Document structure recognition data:
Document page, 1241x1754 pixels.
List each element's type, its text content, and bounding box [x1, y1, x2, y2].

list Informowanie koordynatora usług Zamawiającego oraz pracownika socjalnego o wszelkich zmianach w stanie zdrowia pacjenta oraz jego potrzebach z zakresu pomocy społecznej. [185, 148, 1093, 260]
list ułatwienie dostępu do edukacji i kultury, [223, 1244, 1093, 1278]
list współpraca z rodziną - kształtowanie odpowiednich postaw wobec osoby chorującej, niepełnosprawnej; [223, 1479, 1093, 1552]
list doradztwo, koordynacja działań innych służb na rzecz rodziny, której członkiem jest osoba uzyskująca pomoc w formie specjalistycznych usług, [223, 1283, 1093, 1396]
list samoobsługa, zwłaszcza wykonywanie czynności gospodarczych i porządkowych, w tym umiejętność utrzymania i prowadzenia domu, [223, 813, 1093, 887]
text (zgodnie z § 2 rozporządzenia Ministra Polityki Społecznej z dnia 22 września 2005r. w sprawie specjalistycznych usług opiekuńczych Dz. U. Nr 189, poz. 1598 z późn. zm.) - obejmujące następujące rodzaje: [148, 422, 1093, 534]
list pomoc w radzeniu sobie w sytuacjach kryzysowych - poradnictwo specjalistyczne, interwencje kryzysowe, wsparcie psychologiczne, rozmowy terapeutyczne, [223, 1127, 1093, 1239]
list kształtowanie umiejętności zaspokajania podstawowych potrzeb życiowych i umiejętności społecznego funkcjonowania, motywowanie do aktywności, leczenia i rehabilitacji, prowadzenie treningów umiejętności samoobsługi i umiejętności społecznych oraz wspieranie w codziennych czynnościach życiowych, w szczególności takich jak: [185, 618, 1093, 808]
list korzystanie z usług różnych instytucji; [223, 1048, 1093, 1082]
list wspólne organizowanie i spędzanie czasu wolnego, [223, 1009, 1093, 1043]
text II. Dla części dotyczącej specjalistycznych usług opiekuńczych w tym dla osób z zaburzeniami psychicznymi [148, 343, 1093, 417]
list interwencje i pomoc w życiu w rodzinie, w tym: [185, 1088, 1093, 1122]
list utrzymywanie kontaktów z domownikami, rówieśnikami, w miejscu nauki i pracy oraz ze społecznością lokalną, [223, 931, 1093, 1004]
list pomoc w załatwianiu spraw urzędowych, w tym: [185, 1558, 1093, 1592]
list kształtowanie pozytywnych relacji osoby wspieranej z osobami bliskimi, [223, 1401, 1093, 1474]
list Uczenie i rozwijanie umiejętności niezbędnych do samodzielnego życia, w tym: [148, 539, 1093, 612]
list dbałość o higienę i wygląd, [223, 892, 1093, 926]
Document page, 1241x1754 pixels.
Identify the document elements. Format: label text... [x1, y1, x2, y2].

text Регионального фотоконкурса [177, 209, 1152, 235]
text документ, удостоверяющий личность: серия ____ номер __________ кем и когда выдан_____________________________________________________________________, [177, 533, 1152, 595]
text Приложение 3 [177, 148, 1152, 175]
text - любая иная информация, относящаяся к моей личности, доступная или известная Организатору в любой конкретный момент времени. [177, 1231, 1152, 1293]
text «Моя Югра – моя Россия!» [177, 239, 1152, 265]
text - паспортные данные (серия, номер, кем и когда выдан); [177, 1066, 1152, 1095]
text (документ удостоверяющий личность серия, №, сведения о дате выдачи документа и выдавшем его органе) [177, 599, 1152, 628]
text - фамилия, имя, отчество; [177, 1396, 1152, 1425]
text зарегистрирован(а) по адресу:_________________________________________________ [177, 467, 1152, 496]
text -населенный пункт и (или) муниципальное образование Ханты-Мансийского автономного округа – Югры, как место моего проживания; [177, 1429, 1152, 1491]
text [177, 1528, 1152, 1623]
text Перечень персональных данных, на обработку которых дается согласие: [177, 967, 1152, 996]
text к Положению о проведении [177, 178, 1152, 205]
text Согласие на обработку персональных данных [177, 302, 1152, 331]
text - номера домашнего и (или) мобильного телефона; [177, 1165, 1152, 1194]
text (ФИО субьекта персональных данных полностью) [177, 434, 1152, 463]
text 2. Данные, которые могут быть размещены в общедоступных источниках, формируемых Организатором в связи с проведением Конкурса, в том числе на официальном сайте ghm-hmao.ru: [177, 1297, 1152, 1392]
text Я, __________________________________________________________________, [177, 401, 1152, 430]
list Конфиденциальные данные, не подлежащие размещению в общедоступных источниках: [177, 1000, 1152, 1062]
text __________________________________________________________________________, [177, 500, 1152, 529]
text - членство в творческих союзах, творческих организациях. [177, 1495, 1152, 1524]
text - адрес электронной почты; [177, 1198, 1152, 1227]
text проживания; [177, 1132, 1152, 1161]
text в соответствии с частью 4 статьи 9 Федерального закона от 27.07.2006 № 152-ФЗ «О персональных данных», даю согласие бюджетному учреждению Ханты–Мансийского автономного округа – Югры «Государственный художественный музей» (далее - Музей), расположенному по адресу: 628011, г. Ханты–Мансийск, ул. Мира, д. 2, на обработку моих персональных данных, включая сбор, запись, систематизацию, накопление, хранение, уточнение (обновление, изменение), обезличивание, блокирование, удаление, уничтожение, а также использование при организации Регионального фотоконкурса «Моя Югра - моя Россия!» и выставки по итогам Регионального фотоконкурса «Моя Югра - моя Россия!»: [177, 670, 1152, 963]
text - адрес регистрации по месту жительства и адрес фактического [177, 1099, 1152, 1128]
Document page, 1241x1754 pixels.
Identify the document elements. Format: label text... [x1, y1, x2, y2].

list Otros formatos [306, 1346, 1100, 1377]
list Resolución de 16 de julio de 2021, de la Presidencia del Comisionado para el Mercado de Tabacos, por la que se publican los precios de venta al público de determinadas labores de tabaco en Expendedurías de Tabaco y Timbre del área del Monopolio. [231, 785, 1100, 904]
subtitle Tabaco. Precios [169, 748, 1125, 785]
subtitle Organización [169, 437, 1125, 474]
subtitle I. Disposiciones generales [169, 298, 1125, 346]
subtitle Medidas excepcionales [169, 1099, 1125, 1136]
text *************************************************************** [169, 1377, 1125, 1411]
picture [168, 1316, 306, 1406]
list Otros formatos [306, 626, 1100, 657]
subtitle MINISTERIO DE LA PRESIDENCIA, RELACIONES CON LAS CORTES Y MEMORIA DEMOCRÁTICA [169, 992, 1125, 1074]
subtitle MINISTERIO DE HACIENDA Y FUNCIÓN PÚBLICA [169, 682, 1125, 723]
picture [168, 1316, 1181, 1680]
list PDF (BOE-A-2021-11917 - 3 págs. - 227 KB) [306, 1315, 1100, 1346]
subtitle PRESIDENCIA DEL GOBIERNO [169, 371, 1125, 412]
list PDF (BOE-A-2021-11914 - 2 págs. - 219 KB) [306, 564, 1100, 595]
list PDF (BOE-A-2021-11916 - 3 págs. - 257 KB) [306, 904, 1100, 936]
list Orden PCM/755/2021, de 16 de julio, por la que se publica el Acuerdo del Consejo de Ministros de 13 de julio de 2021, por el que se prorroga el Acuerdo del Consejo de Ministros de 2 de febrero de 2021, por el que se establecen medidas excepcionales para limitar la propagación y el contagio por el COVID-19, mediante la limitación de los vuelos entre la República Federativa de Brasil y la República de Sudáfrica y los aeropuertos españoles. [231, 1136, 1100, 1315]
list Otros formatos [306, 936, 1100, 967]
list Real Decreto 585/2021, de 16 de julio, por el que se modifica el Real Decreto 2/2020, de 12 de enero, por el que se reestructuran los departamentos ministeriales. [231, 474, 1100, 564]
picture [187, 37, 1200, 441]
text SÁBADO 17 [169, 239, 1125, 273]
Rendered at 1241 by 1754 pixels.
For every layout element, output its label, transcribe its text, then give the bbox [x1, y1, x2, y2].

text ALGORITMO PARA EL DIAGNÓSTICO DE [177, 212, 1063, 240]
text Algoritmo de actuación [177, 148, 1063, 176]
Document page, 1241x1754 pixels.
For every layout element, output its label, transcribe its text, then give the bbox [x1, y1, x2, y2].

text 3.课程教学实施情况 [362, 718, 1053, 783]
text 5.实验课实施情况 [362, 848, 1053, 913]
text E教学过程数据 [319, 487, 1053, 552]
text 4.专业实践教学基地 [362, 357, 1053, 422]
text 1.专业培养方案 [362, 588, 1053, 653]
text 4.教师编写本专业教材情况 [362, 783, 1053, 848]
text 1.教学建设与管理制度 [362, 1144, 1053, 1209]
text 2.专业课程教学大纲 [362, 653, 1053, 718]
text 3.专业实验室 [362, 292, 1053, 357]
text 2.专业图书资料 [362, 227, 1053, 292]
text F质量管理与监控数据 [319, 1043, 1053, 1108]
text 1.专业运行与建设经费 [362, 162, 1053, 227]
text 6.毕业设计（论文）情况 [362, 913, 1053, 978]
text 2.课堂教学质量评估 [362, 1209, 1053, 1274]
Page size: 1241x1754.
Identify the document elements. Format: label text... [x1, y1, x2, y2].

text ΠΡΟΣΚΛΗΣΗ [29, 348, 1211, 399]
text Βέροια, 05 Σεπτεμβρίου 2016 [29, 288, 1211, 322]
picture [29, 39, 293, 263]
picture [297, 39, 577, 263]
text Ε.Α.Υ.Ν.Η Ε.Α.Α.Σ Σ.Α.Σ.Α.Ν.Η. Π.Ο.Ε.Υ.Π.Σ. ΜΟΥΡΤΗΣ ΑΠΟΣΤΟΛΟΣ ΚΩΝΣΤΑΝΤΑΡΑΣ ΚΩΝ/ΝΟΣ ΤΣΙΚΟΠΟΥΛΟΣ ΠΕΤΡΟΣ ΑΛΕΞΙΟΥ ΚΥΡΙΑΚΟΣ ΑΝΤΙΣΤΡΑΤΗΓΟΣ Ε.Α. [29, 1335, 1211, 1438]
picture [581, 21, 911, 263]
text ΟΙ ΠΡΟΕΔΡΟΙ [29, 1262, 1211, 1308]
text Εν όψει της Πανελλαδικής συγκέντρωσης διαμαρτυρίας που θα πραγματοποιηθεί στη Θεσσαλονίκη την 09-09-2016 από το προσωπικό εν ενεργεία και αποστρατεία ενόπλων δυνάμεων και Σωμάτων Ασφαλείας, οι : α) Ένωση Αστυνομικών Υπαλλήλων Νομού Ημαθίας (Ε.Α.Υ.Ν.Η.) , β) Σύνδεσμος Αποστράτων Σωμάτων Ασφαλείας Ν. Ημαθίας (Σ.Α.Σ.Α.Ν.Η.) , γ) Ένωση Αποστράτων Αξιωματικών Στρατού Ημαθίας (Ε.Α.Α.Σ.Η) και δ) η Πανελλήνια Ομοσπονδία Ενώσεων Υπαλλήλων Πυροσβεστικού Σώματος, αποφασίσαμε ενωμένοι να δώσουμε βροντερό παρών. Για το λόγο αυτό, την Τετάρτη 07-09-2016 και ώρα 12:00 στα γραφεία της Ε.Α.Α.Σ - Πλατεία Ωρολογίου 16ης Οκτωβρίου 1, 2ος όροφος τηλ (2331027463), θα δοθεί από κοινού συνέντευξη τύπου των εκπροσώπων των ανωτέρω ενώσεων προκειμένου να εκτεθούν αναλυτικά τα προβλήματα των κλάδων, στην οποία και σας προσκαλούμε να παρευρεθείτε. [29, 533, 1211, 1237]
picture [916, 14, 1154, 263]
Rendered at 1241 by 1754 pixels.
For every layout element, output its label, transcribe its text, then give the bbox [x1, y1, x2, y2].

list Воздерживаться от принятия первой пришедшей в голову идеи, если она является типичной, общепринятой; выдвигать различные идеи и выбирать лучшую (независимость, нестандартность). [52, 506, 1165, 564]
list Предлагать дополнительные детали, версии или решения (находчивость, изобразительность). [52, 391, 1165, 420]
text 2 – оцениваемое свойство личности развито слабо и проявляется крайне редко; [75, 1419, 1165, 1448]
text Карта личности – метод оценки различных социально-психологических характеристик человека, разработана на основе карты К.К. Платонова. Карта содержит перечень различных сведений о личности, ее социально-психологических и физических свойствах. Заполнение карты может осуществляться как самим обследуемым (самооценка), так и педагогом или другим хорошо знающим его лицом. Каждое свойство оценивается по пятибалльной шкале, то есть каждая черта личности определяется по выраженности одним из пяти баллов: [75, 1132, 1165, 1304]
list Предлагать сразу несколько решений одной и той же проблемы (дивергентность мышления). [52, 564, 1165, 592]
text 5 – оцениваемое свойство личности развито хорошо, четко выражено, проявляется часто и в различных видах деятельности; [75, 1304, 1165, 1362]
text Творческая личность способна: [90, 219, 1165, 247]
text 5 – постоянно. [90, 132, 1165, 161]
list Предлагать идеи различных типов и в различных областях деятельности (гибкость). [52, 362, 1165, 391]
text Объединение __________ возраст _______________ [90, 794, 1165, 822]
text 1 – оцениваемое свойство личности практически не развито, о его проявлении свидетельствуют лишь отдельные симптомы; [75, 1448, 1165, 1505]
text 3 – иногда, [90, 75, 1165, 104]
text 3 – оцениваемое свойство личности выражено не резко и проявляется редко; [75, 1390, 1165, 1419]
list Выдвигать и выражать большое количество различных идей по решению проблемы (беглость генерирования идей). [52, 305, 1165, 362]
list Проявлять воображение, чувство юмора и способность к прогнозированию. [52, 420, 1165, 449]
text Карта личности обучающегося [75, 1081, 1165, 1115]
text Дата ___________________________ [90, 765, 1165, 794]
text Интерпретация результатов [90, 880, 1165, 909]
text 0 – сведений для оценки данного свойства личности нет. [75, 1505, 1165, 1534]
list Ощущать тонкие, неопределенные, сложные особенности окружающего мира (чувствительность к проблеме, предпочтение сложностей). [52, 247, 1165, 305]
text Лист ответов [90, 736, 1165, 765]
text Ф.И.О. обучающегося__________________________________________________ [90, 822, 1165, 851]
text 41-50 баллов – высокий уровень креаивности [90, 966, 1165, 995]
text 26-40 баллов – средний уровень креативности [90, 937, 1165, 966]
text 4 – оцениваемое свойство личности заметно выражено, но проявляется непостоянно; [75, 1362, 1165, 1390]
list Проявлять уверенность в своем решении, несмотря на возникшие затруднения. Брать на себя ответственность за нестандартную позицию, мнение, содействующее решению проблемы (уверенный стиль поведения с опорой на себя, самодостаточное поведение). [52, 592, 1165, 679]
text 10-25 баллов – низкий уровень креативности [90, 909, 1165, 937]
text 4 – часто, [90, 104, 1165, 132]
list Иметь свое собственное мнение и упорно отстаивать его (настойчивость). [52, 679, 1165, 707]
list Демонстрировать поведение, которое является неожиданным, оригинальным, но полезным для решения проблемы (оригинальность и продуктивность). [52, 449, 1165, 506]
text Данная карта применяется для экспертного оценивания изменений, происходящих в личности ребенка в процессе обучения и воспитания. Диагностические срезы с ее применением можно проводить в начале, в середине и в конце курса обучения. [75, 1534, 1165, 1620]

### EXERCISE
Read through the entries above, and wherever a line holds the string "excepcionales", copy it.

### YOUR RESPONSE
subtitle Medidas excepcionales [169, 1099, 1125, 1136]
list Orden PCM/755/2021, de 16 de julio, por la que se publica el Acuerdo del Consejo de Ministros de 13 de julio de 2021, por el que se prorroga el Acuerdo del Consejo de Ministros de 2 de febrero de 2021, por el que se establecen medidas excepcionales para limitar la propagación y el contagio por el COVID-19, mediante la limitación de los vuelos entre la República Federativa de Brasil y la República de Sudáfrica y los aeropuertos españoles. [231, 1136, 1100, 1315]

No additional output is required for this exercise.